Zu reden ist auch über archäologische Zeugnisse, die sich zeitlich von der Vorgeschichte bis in die frühe Neuzeit erstrecken. In der ehemaligen Sperrzone haben sich Bodendenkmale, geschützt vor illegalem Zugriff und land- und forstwirtschaftlicher Nutzung, erhalten können. Das Spektrum reicht von bronzezeitlichen Befestigungsanlagen und Grabhügeln über mittelalterliche Burgen bis zu Siedlungen und Grenzsteinen der frühen Neuzeit. Durch mögliche Flächenumnutzungen unterliegen auch diese Denkmalgruppen zunehmend der Gefahr der Zerstörung und sollten wie die Relikte des 20. Jahrhunderts systematisch erfasst werden.
Werfen wir noch einen Blick auf die westlich des Grünen Bandes gelegenen Bundesländer, so ergibt sich ein weitaus anderes Bild. Entlang des Grünen Bandes finden sich nur wenige Zeugnisse als Einrichtungen des Kalten Krieges. Dazu gehören vor allem US-Beobachtungsstützpunkte wie »Point Alpha«, heute auch als Mahn-, Gedenk- und Begegnungsstätte bekannt, oder die ebenfalls in Hessen gelegenen OP Romeo, OP India und OP Oscar. Diese wurden nach Ende des Kalten Krieges aufgelassen und rückgebaut und bestenfalls noch als archäologische Reste im Boden erhalten. Viele militärische Einrichtungen lagen in der Bundesrepublik Deutschland, wie im sogenannten »Fulda Gap«, als Kasernen, Waffen- und Munitionsdepots und Radaranlagen weit abseits des Grünen Bandes im Hinterland. Entlang der Grenze gibt es aber immer wieder auch archäologische Befunde und Zeugnisse von der Vorgeschichte bis in die frühe Neuzeit, die im Denkmalbestand erfasst sind bzw. erfasst werden sollten. Zu den berühmtesten zählt sicher die Fundstelle des altpaläolithischen Siedlungsplatzes von Schöningen in Niedersachsen, Schöninger Speere.

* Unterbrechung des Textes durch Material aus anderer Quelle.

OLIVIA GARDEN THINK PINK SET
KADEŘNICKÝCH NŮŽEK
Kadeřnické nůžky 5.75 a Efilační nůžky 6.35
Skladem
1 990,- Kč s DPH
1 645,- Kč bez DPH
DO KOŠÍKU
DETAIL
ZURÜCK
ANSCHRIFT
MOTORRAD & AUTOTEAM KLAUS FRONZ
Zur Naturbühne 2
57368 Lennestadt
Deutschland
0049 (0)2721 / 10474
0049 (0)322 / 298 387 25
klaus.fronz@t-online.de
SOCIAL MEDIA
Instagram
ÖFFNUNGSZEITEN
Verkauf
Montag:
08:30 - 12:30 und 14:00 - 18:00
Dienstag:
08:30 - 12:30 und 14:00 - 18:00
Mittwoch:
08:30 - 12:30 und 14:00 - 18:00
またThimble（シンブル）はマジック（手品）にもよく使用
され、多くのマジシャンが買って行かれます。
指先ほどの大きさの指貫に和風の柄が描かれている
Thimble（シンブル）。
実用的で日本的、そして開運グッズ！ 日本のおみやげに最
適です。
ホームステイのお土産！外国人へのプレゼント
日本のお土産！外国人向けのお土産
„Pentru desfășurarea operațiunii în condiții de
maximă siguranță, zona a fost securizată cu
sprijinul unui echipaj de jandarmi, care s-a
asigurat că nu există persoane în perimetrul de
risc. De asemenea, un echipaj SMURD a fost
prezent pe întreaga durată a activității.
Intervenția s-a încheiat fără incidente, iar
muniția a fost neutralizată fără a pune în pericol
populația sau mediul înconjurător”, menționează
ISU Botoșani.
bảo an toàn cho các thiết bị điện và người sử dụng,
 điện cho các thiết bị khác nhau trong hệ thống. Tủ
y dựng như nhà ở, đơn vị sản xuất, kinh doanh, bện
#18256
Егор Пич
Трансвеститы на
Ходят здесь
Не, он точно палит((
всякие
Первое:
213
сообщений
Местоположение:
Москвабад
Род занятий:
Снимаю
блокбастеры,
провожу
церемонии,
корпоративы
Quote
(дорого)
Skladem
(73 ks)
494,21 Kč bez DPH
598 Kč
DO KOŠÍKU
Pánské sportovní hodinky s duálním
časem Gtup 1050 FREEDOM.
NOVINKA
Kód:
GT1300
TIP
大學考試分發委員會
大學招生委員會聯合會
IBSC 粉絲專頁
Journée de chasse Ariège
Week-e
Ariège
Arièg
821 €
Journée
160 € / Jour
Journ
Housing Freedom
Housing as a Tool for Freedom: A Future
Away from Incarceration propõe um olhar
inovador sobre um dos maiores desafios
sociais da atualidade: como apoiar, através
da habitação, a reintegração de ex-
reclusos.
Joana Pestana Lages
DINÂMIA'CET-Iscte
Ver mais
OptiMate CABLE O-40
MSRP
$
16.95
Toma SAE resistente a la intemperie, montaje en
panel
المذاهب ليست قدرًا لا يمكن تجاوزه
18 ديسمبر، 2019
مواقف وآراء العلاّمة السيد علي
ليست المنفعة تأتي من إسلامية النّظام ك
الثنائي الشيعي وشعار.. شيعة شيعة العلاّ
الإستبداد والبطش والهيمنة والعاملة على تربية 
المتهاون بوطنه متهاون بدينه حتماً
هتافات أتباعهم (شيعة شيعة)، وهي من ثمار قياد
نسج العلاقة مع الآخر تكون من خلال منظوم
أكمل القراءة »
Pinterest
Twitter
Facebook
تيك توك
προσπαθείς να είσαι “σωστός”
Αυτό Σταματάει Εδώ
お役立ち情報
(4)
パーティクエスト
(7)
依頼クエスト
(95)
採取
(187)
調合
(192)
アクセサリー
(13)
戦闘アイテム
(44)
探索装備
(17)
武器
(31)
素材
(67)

Die Nominierung des Grünen Bandes zu einer UNESCO-Welterbestätte in den Kategorien Natur und Kultur bleibt ein wichtiges Ziel. In dem Prozess sollten Naturschutz, Erinnerungskultur, Denkmalpflege und Archäologie eng zusammenwirken. Die Denkmäler sind nicht auf den ersten Blick erkennbar; es braucht Sachverstand und Ortskenntnis, um sie zu verstehen. Die Erfassung baulicher und archäologischer Relikte im Bereich des Grünen Bandes konnte in den vergangenen Jahren in mehreren Bundesländern intensiviert und systematisiert werden. Diese Aufgabe gilt es fortzuführen und auf weitere Bundesländer auszudehnen. Ihre Erschließung und weitere Erforschung sind nicht nur für ihre zukünftige Erhaltung von großer Bedeutung, sondern auch für die gemeinsame Weiterentwicklung dieses Natur- und Kulturerbes.